▸ **What to produce**:
Copy all the writing in the material below word for word, leaving out the pictures.

▸ **Exercise data**:
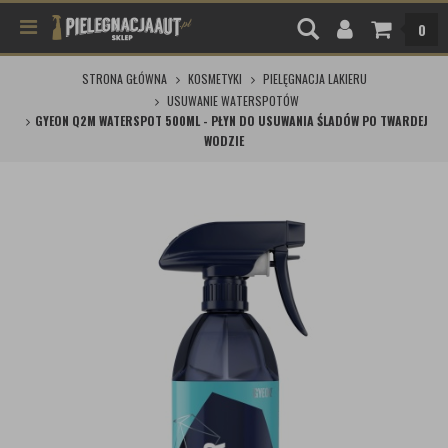
0
STRONA GŁÓWNA
KOSMETYKI
PIELĘGNACJA LAKIERU
USUWANIE WATERSPOTÓW
GYEON Q2M WATERSPOT 500ML - PŁYN DO USUWANIA ŚLADÓW PO TWARDEJ
WODZIE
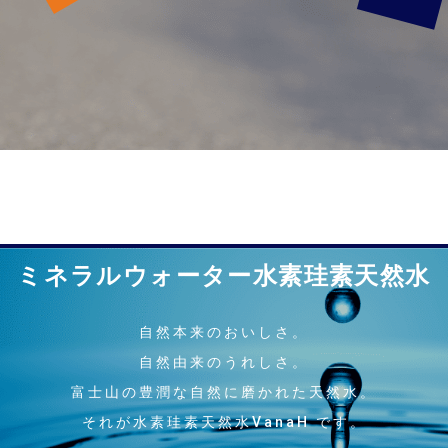
ミネラルウォーター水素珪素天然水
自然本来のおいしさ。
自然由来のうれしさ。
富士山の豊潤な自然に磨かれた天然水。
それが水素珪素天然水VanaH です。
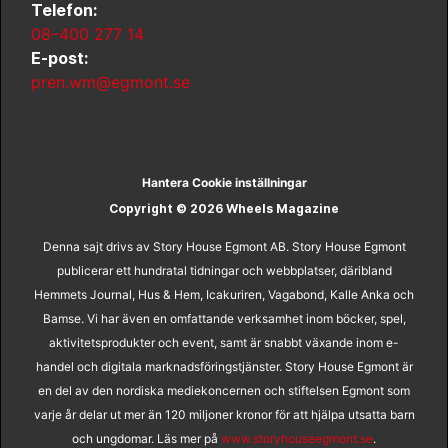
Telefon:
08–400 277 14
E-post:
pren.wm@egmont.se
Hantera Cookie inställningar
Copyright © 2026 Wheels Magazine
Denna sajt drivs av Story House Egmont AB. Story House Egmont
publicerar ett hundratal tidningar och webbplatser, däribland
Hemmets Journal, Hus & Hem, Icakuriren, Vagabond, Kalle Anka och
Bamse. Vi har även en omfattande verksamhet inom böcker, spel,
aktivitetsprodukter och event, samt är snabbt växande inom e-
handel och digitala marknadsföringstjänster. Story House Egmont är
en del av den nordiska mediekoncernen och stiftelsen Egmont som
varje år delar ut mer än 120 miljoner kronor för att hjälpa utsatta barn
och ungdomar. Läs mer på
www.storyhouseegmont.se
.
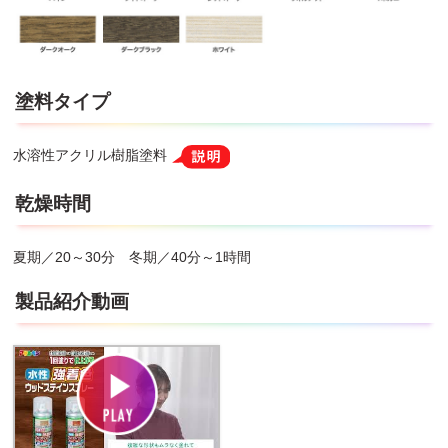
塗料タイプ
水溶性アクリル樹脂塗料
乾燥時間
夏期／20～30分 冬期／40分～1時間
製品紹介動画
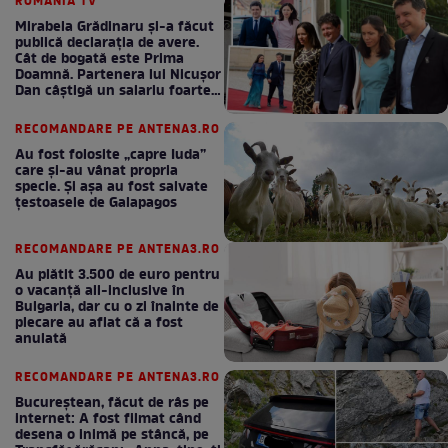
ROMANIA TV
Mirabela Grădinaru și-a făcut
publică declarația de avere.
Cât de bogată este Prima
Doamnă. Partenera lui Nicușor
Dan câștigă un salariu foarte
bun în fiecare lună!
RECOMANDARE PE ANTENA3.RO
Au fost folosite „capre Iuda”
care și-au vânat propria
specie. Și așa au fost salvate
țestoasele de Galapagos
RECOMANDARE PE ANTENA3.RO
Au plătit 3.500 de euro pentru
o vacanță all-inclusive în
Bulgaria, dar cu o zi înainte de
plecare au aflat că a fost
anulată
RECOMANDARE PE ANTENA3.RO
Bucureștean, făcut de râs pe
internet: A fost filmat când
desena o inimă pe stâncă, pe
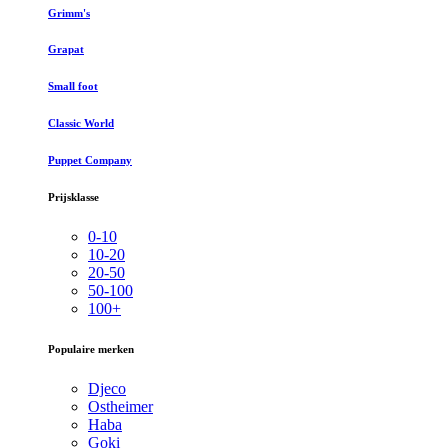
Grimm's
Grapat
Small foot
Classic World
Puppet Company
Prijsklasse
0-10
10-20
20-50
50-100
100+
Populaire merken
Djeco
Ostheimer
Haba
Goki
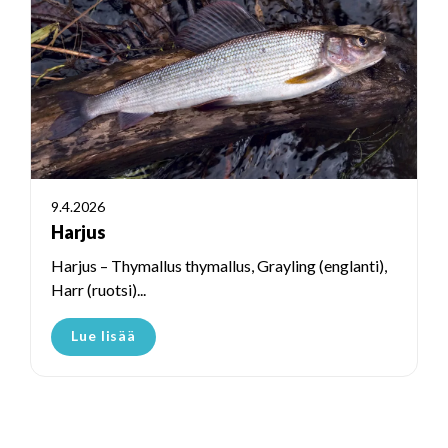
9.4.2026
Harjus
Harjus – Thymallus thymallus, Grayling (englanti),
Harr (ruotsi)...
Lue lisää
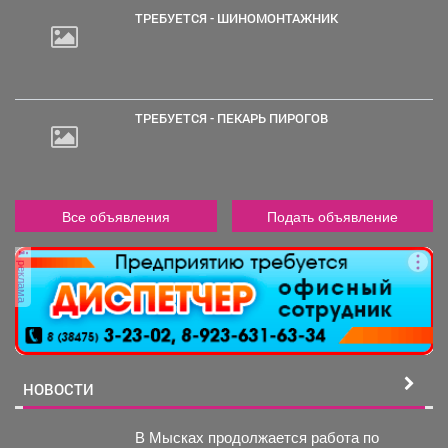
ТРЕБУЕТСЯ - ШИНОМОНТАЖНИК
ТРЕБУЕТСЯ - ПЕКАРЬ ПИРОГОВ
Все объявления
Подать объявление
реклама
НОВОСТИ
В Мысках продолжается работа по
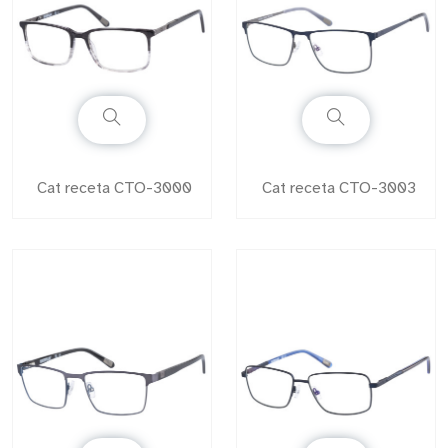
Cat receta CTO-3000
Cat receta CTO-3003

▸ **Result below**:
0
STRONA GŁÓWNA
KOSMETYKI
PIELĘGNACJA LAKIERU
USUWANIE WATERSPOTÓW
GYEON Q2M WATERSPOT 500ML - PŁYN DO USUWANIA ŚLADÓW PO TWARDEJ
WODZIE
ミネラルウォーター水素珪素天然水
自然本来のおいしさ。
自然由来のうれしさ。
富士山の豊潤な自然に磨かれた天然水。
それが水素珪素天然水VanaH です。
Telefon:
08–400 277 14
E-post:
pren.wm@egmont.se
Hantera Cookie inställningar
Copyright © 2026 Wheels Magazine
Denna sajt drivs av Story House Egmont AB. Story House Egmont
publicerar ett hundratal tidningar och webbplatser, däribland
Hemmets Journal, Hus & Hem, Icakuriren, Vagabond, Kalle Anka och
Bamse. Vi har även en omfattande verksamhet inom böcker, spel,
aktivitetsprodukter och event, samt är snabbt växande inom e-
handel och digitala marknadsföringstjänster. Story House Egmont är
en del av den nordiska mediekoncernen och stiftelsen Egmont som
varje år delar ut mer än 120 miljoner kronor för att hjälpa utsatta barn
och ungdomar. Läs mer på
www.storyhouseegmont.se
.
塗料タイプ
水溶性アクリル樹脂塗料
乾燥時間
夏期／20～30分 冬期／40分～1時間
製品紹介動画
ROMANIA TV
Mirabela Grădinaru și-a făcut
publică declarația de avere.
Cât de bogată este Prima
Doamnă. Partenera lui Nicușor
Dan câștigă un salariu foarte
bun în fiecare lună!
RECOMANDARE PE ANTENA3.RO
Au fost folosite „capre Iuda”
care și-au vânat propria
specie. Și așa au fost salvate
țestoasele de Galapagos
RECOMANDARE PE ANTENA3.RO
Au plătit 3.500 de euro pentru
o vacanță all-inclusive în
Bulgaria, dar cu o zi înainte de
plecare au aflat că a fost
anulată
RECOMANDARE PE ANTENA3.RO
Bucureștean, făcut de râs pe
internet: A fost filmat când
desena o inimă pe stâncă, pe
Grimm's
Grapat
Small foot
Classic World
Puppet Company
Prijsklasse
0-10
10-20
20-50
50-100
100+
Populaire merken
Djeco
Ostheimer
Haba
Goki
9.4.2026
Harjus
Harjus – Thymallus thymallus, Grayling (englanti),
Harr (ruotsi)...
Lue lisää
ТРЕБУЕТСЯ - ШИНОМОНТАЖНИК
ТРЕБУЕТСЯ - ПЕКАРЬ ПИРОГОВ
Все объявления
Подать объявление
реклама
НОВОСТИ
В Мысках продолжается работа по
Cat receta CTO-3000
Cat receta CTO-3003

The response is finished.